QUOTED PASSAGE:
• SD-Sen: As conservatives cast about for an alternative to ex-Gov. Mike Rounds in South Dakota's now-open Senate race, here's a new name. One-time Lt. Gov. Steve Kirby, who declined a bid in 2008, isn't ruling out a run this time. Kirby actually lost the Republican gubernatorial primary to Rounds in 2002, coming in a weak third in a three-way field where Rounds started off as the underdog, so this would be a rematch of sorts if he were to go ahead with it.
But perhaps more memorably, Kirby came under renewed fire when he contemplated seeking Tim Johnson's Senate seat five years ago for a truly ugly episode in his past. Kirby, then running a venture capital fund, claimed there were no good investment opportunities in South Dakota, so he poured money into a ghoulish Massachusetts biotech company called Collagenesis. The firm bought up skin from cadavers around the country for the purposes of cosmetic surgical procedures like penis enlargements, making it impossible for hospitals to obtain badly needed tissue for burn victims. The sordid saga even came up in an attack ad in the 2002 primary, and undoubtedly it would again, if Kirby were to run.
• MA-Sen: It's a bad question to even get asked: Rep. Stephen Lynch, the hindrunner in the special Democratic primary for Senate, says he won't run for Boston mayor, now that the current occupant of that post, Tom Menino, is retiring. Such a move might have offered Lynch an exit strategy from a race he seems on track to lose—or to put things another way, no one would ever put this question to his opponent, Ed Markey. (Of course, as Marcus Graly points out, Markey lives in Malden, a town just to the north of Boston. But the point still stands that Markey isn't looking for an escape hatch, nor would anyone imagine he is.)

THE DATA:
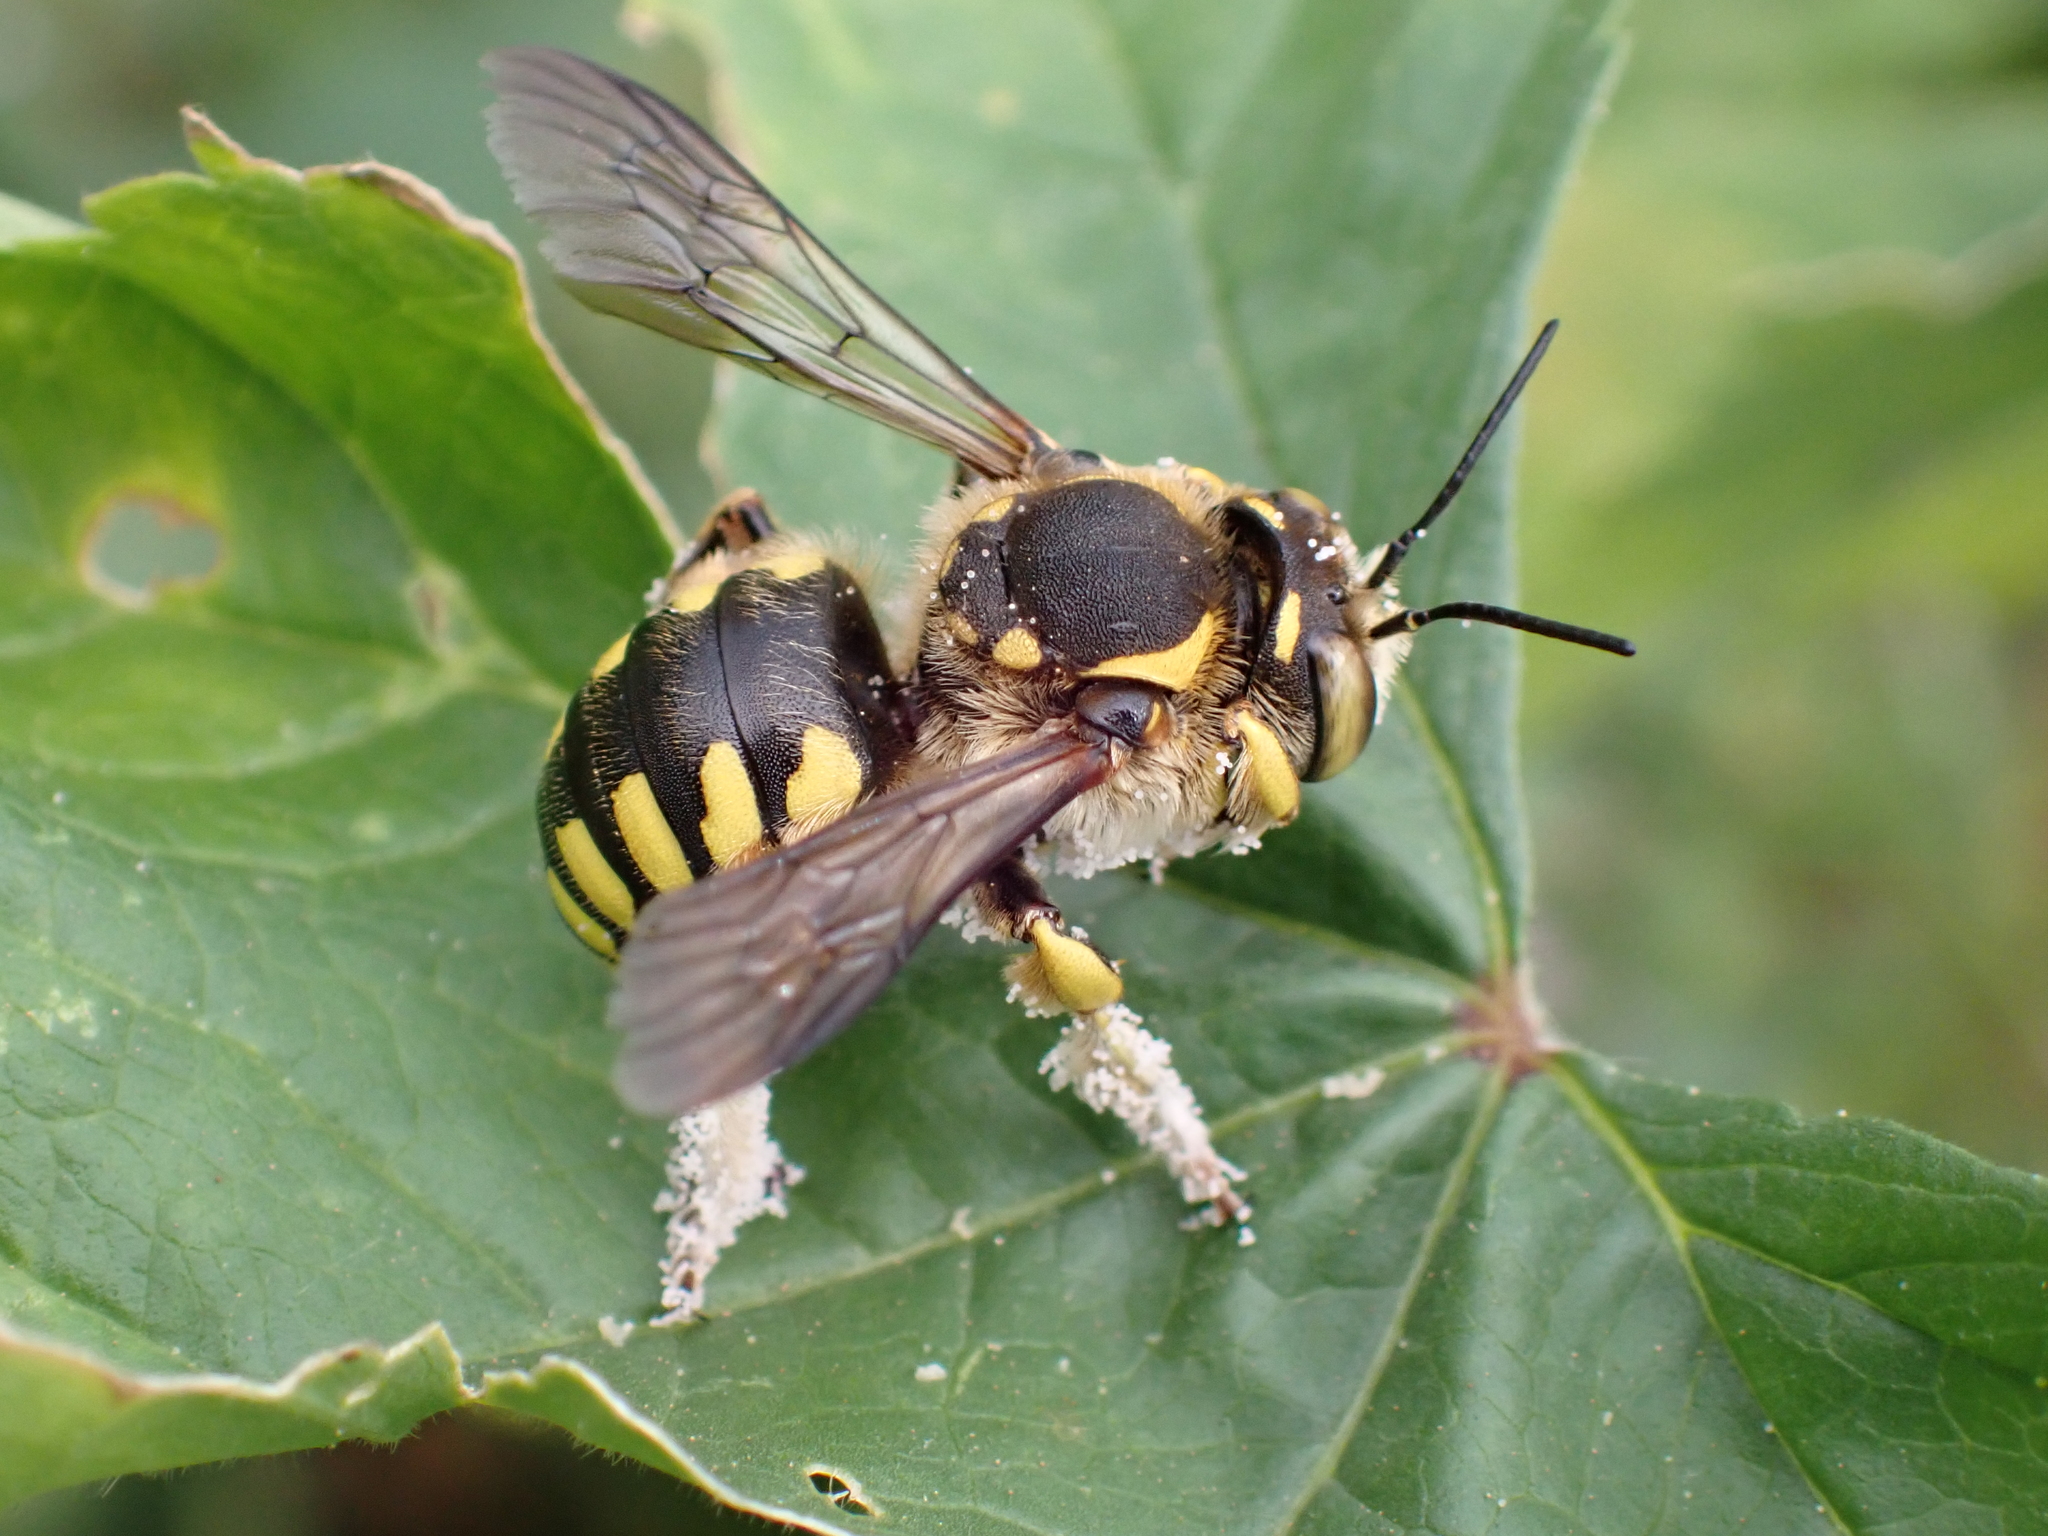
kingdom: Animalia
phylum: Arthropoda
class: Insecta
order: Hymenoptera
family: Megachilidae
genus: Anthidium
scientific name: Anthidium florentinum
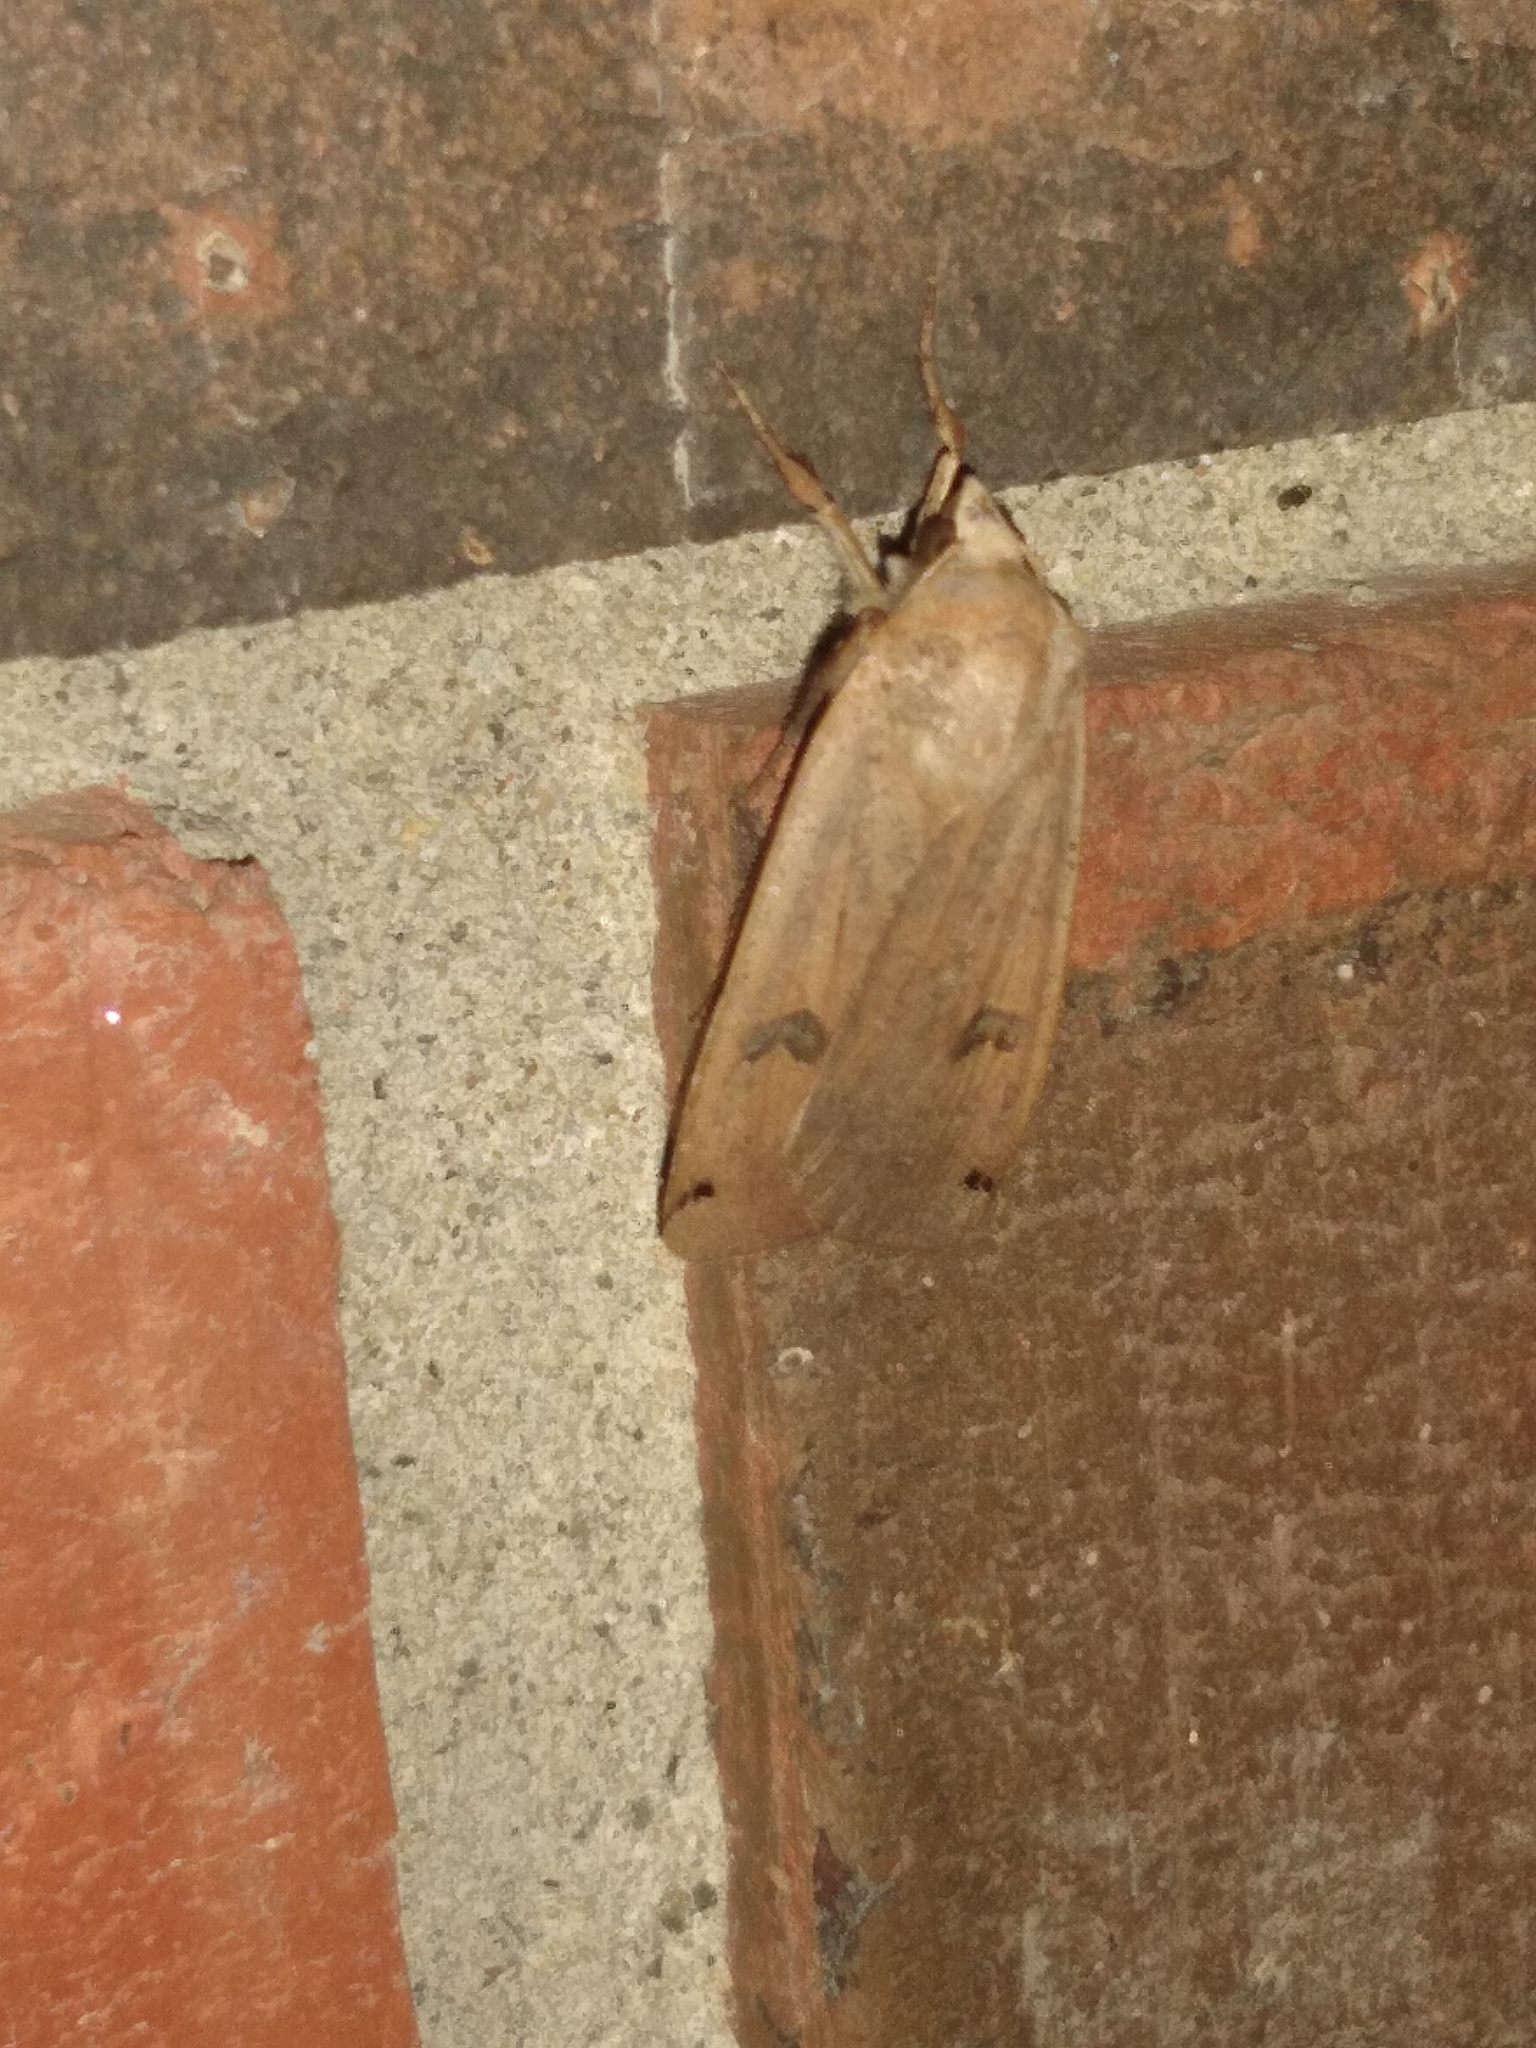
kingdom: Animalia
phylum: Arthropoda
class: Insecta
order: Lepidoptera
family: Noctuidae
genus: Noctua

EXERCISE INSTRUCTIONS:
A: Reproduce the passage of the Senate race roundup starting at "But perhaps more" and ending at "were to run.".
B: List every person named in the Senate race roundup.
C: Write what comes next in the Senate race roundup, picking up after its final sentence.

RESPONSES IN ORDER:
A:
But perhaps more memorably, Kirby came under renewed fire when he contemplated seeking Tim Johnson's Senate seat five years ago for a truly ugly episode in his past. Kirby, then running a venture capital fund, claimed there were no good investment opportunities in South Dakota, so he poured money into a ghoulish Massachusetts biotech company called Collagenesis. The firm bought up skin from cadavers around the country for the purposes of cosmetic surgical procedures like penis enlargements, making it impossible for hospitals to obtain badly needed tissue for burn victims. The sordid saga even came up in an attack ad in the 2002 primary, and undoubtedly it would again, if Kirby were to run.

B:
Mike Rounds
Steve Kirby
Tim Johnson
Stephen Lynch
Tom Menino
Ed Markey
Marcus Graly

C:
• AK-AL: Oh man. GOP Rep. Don Young, in a radio interview on Thursday:
"My father had a ranch; we used to have 50-60 wetbacks to pick tomatoes," he said. "It takes two people to pick the same tomatoes now. It's all done by machine."Oy vey. Young hastily issued a statement that various press outlets are for some reason characterizing as an "apology," even though he didn't use the word "sorry" and actually said "I know that this term is not used in the same way nowadays." If he knows that, then why did he use it? Logic fail.
What's most notable to me, though, is that Republican bigwigs are piling on to Young, including John Boehner, John Cornyn, and Reince Priebus. I suspect there's something more at work than mere damage control from a party that knows how badly it's alienating Hispanics. Young is a cantankerous pain in the ass for the likes of Boehner, sometimes breaking party lines (and perhaps ethical rules) to pursue his Alaska First agenda. With a brand-new ethics inquiry launched just the other week, I think House leadership would be plenty happy if the 79-year-old Don Young weren't around to bother them anymore.
P.S. I guess Young must really be feeling the heat, because he re-apologized, and this time actually used the word "apologize."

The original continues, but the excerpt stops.